With inflationary concerns continuing to weigh heavy on consumers’ minds and budgets, Albertsons Companies is seeing loyalty growth by the millions.
The grocer, parent company of a range of popular supermarket chains including its self-titled brand as well as Safeway, Vons, Jewel-Osco and others, reported its first-quarter 2023 earnings results Tuesday (July 25), once again declining to hold an earnings call amid its pending merger with Kroger.
In the quarter, the company’s loyalty program membership grew by 16% to nearly 36 million, up by about 2 million from last quarter.
“Our first-quarter results demonstrate the resilience of our business and the effectiveness of our ‘Customers for Life’ transformation strategy, even as the economic environment has become more challenging,” CEO Vivek Sankaran said in a statement.

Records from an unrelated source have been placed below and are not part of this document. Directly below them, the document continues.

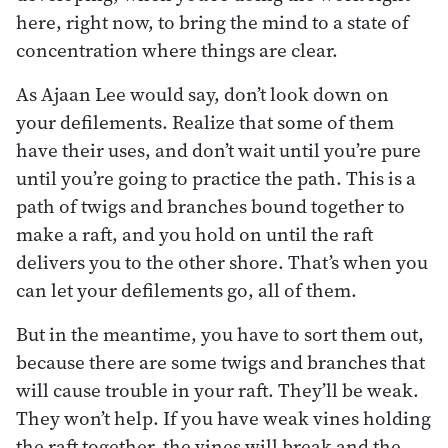
here, right now, to bring the mind to a state of
concentration where things are clear.
As Ajaan Lee would say, don’t look down on
your defilements. Realize that some of them
have their uses, and don’t wait until you’re pure
until you’re going to practice the path. This is a
path of twigs and branches bound together to
make a raft, and you hold on until the raft
delivers you to the other shore. That’s when you
can let your defilements go, all of them.
But in the meantime, you have to sort them out,
because there are some twigs and branches that
will cause trouble in your raft. They’ll be weak.
They won’t help. If you have weak vines holding
the raft together, the vines will break and the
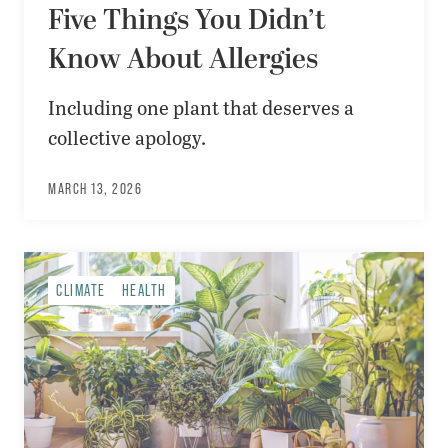
Five Things You Didn’t
Know About Allergies
Including one plant that deserves a
collective apology.
MARCH 13, 2026
CLIMATE
HEALTH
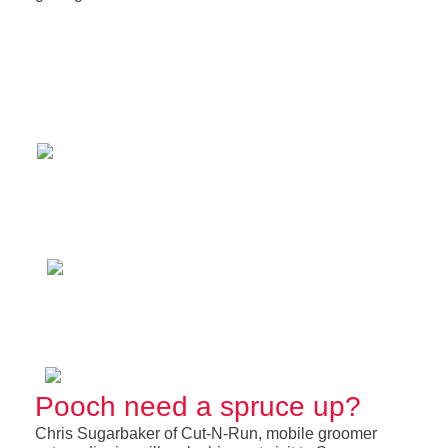
Pooch need a spruce up?
Chris Sugarbaker of Cut-N-Run, mobile groomer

“We are also mindful of the evolving economic backdrop, including slowing food inflation, declining government assistance and higher interest rates, and their potential effects on consumer spending and our business,” Sankaran added.
The “Customers for Life” push is a strategy the company first announced last year, which includes, among other pillars, getting customers more engaged with the brand’s eCommerce and loyalty offerings, and personalizing their digital experience and their promotional offers.
Certainly, consumers want relevant deals. Findings from the March edition of PYMNTS’ Consumer Inflation Sentiment report, “Consumer Inflation Sentiment: The False Appeal of Deal-Chasing Consumers,” which drew from a survey of more than 2,100 United States consumers, indicated that 44% of grocery shoppers are deal chasers, willing to go wherever they will get the best price.
Plus, these kinds of offers can keep consumers coming back, improving their shopping experiences. The “2023 Global Digital Shopping Index,” a PYMNTS and Cybersource collaboration, which drew from surveys across six countries spanning more than 13,000 consumers, found that 80% of U.S. shoppers who used coupons were very or extremely satisfied with their merchants’ digital offerings. In contrast, only 60% of those who did not use coupons said the same.
Sankaran may be highlighting the “slowing” of food inflation, but consumers are more concerned with the cumulative burden of years of inflation than the declining rate. Consumer Price Index (CPI) data from the Bureau of Labor Statistics (BLS) showed that, in June, grocery prices rose 4.7% year over year on top of a 12.2% increase last year, amounting to a 17.5% increase relative to 2021.
“In terms of consumer sentiment, inflation is right up top as far as their concerns for the economy, so this still is a very significant issue for them,” Alex Weinstein, chief digital officer of online grocer Hungryroot, told PYMNTS last week.
Consumers continue to make changes to their grocery shopping habits to manage spending amid inflation. According to data from PYMNTS’ May report, “Consumer Inflation Sentiment Report: Consumers Cut Back by Trading Down,” which drew from a spring survey of more than 2,000 U.S. consumers, 57% of shoppers have cut down on nonessential grocery spending, and 47% have switched to sellers that offer better prices on groceries.